CONSIGNES:
Répondez aux questions suivantes à l'aide de l'extrait du document.
(a) Selon Robin Rivaton, quelles vagues de la révolution numérique les Européens ont-ils déjà manquées ?
(b) Quelle part de la richesse des données Pierre Perdoux dit-il qu'on utilise ?
(c) Combien de lignes d'assemblage Airbus devrait-il avoir numérisées, et dans quel délai ?

EXTRAIT DU DOCUMENT:
5 conditions pour réussir la transformation numérique de l’industrie française

Que faut-il à la France pour passer le cap de l’industrie du futur ? Un cadre social plus souple, plus d’initiatives des petites entreprises, une meilleure prise en compte des opérateurs… Les participants à la table ronde « Capitaliser sur nos atouts et faire preuve d’audace » des Assises de l’industrie de L’Usine Nouvelle détaillent leur vision. La France ne doit pas rater le coche de l’industrie du futur. Robin Rivaton, essayiste et directeur général de Paris région entreprises, estime que les européens sont déjà passés à côté des trois précédentes vagues de la révolution numérique : celle des médias, de la distribution des biens, puis des services. « Cette fois-ci, on ne peut pas se dire que la numérisation de l’industrie n’est pas pour nous », insiste-t-il. Lors des Assises de l’industrie organisées par L’Usine Nouvelle jeudi 3 novembre, les participants à la table ronde « Capitaliser sur nos atouts et faire preuve d’audace » ont mis en avant cinq conditions essentielles au passage de la France vers l’industrie du futur.

Utiliser les données

Le Big data, ingrédient clé de l’industrie du futur, reste flou pour beaucoup d’industriels. « On n’utilise que 1% de la richesse de nos données », estime Pierre Perdoux, responsable de la performance de la production d’Airbus Group. « Pour le moment, la meilleure manière d’utiliser nos données reste la maintenance prédictive. » Même constat pour Pascal Juéry, président de l’Union des industries chimiques et membre du comité exécutif de Solvay. « Nous avons les capteurs. Nous disposons d’un grand nombres de données sur ce qui se passe dans nos réacteurs. Maintenant, il faut les utiliser pour conduire les procédés de façon plus optimale. »

Engager les opérateurs en amont

Certains industriels ont tendance à mettre la transformation de leurs usines entre les mains d’ingénieurs très compétents, mais qui ne connaissent pas la réalité du terrain. « On pousse des concepts qui sont intellectuellement plaisants, alors qu’ils ne sont pas forcément adaptés à la production », déplore Pierre Perdoux. Airbus a voulu éviter cet écueil en mettant en place sa stratégie « Blue collar centric ». « Avant de développer des briques numériques, on les met dans les mains de nos opérateurs, de 20 ans mais aussi de 50 ans, car ce seront eux les futurs utilisateurs de ces technologies », explique Pierre Perdoux. Un moyen de pérenniser la transformation, mais aussi de réduire le temps de déploiement et, donc, le temps de retour sur investissement. Airbus travaille également sur le développement d’outils connectés pour faciliter les taches de ses opérateurs. « Seules 28% de nos tâches sont pour le moment robotisées« , estime Pierre Perdoux. Airbus est par ailleurs en train de digitaliser le lean manufacturing. « Nous devrions avoir numérisé 47 lignes d’assemblage sous une vingtaine de mois. Nous sommes allés très vite et c’est parce que les 2/3 de ce travail ont été effectués par les opérateurs eux-mêmes. »

DONNÉES ENREGISTRÉES:
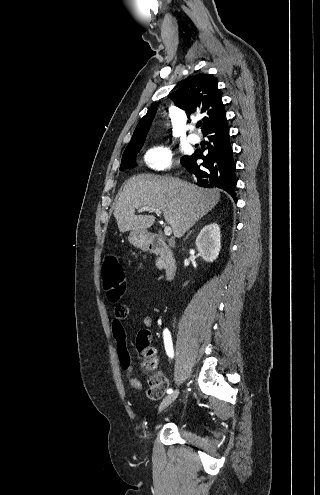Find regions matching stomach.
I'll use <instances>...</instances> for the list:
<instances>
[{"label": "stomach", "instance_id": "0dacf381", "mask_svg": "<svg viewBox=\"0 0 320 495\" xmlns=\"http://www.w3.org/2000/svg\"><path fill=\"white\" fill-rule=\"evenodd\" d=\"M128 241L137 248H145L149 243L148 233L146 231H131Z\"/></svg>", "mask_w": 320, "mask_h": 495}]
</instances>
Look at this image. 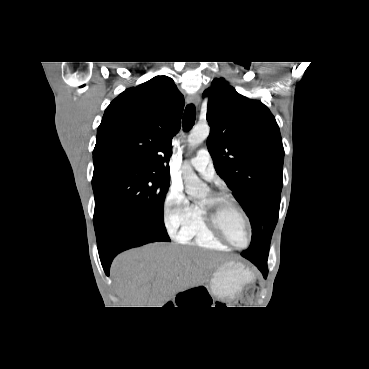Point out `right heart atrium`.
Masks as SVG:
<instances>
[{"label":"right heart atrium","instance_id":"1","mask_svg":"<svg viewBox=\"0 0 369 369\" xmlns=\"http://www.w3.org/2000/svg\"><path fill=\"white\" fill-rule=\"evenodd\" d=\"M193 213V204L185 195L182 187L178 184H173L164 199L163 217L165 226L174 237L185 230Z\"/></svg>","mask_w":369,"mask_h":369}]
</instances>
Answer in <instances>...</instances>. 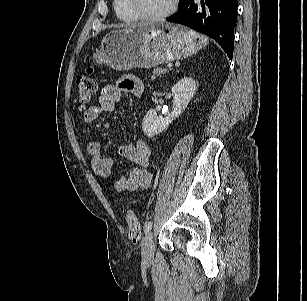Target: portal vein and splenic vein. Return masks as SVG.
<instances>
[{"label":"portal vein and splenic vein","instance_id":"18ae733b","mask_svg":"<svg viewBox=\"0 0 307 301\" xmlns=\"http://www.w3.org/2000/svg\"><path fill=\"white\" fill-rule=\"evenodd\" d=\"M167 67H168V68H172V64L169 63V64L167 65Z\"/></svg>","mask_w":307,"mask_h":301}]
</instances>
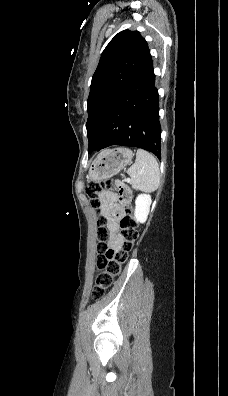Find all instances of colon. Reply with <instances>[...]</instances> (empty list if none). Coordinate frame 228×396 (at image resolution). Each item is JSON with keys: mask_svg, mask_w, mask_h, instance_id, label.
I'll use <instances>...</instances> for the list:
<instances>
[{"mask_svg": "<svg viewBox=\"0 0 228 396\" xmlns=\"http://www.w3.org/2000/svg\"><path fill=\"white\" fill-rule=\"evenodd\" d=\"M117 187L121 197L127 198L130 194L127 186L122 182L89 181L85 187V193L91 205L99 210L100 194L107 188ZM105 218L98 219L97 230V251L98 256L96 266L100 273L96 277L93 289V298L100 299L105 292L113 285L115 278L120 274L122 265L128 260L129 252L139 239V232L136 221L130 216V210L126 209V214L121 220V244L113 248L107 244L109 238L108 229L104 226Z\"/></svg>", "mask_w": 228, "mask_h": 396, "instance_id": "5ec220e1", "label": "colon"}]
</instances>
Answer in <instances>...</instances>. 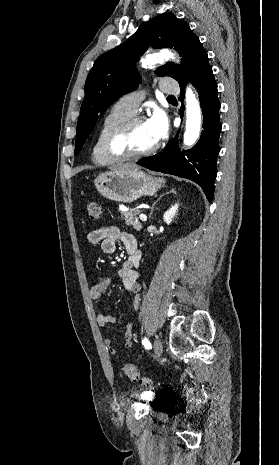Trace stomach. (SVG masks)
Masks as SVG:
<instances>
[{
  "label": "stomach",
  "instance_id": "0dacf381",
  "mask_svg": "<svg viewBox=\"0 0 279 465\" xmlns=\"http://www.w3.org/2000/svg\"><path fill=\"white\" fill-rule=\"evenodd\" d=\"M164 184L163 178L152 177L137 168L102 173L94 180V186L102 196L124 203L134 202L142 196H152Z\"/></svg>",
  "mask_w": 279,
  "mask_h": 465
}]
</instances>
---
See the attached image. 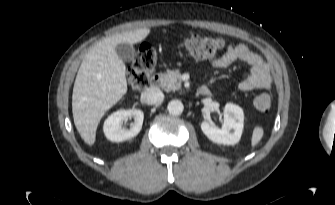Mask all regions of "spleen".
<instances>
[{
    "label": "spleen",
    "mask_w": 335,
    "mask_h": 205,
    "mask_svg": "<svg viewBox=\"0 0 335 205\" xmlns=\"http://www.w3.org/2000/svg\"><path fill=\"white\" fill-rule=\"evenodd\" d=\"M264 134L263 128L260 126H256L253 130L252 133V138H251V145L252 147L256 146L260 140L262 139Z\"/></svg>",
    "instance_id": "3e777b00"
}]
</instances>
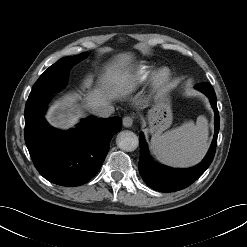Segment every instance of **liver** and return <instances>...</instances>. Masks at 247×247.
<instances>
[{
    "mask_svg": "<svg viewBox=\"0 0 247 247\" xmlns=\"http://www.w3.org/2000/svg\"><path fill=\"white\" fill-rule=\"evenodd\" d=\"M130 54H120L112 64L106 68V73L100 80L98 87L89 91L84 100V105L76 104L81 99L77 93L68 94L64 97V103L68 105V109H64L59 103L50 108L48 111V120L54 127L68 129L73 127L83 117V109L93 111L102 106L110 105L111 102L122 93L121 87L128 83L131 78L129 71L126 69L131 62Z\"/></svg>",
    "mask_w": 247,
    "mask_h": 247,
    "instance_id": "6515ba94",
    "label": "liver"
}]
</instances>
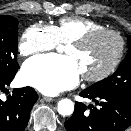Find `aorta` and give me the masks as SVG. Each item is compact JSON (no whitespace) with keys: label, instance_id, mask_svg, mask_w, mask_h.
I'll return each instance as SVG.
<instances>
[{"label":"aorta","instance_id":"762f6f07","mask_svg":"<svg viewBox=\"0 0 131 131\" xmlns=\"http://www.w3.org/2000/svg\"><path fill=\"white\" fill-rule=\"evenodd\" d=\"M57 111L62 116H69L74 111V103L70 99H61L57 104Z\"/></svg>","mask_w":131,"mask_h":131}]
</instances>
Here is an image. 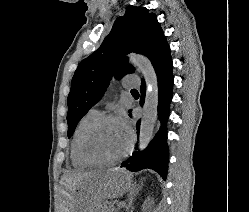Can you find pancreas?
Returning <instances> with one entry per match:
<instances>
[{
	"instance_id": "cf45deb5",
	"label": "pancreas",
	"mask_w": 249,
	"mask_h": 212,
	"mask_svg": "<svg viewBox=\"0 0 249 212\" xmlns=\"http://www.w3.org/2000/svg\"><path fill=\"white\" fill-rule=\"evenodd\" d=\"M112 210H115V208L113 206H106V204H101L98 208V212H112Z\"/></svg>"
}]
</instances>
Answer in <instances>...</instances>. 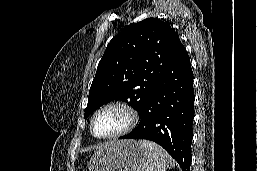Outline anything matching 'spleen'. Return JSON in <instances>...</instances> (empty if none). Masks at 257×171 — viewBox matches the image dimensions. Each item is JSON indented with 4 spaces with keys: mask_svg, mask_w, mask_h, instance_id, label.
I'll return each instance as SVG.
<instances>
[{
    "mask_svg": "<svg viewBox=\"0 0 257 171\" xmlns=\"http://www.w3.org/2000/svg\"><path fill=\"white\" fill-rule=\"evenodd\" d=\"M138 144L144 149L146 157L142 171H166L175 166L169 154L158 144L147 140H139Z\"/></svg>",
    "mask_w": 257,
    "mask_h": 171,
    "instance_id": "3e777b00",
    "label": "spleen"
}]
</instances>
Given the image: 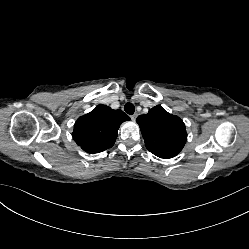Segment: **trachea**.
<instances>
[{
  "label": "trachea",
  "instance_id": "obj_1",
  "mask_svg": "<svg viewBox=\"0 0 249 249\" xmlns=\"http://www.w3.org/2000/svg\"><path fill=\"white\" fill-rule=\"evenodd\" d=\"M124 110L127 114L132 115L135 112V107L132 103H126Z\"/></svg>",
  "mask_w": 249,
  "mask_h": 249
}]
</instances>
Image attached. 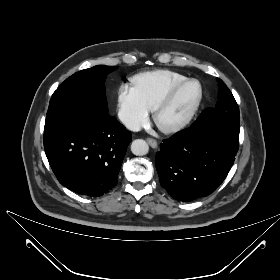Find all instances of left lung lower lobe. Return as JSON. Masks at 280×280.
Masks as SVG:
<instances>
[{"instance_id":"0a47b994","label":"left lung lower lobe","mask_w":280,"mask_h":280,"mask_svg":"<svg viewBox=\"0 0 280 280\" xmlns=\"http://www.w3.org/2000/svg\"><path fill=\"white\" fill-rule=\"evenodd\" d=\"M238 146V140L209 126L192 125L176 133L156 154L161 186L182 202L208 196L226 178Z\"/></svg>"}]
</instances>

RÉPONSE ATTENDUE:
(a) Les vagues des médias, de la distribution des biens, puis des services.
(b) Seulement 1 %.
(c) 47 lignes d'assemblage, sous une vingtaine de mois.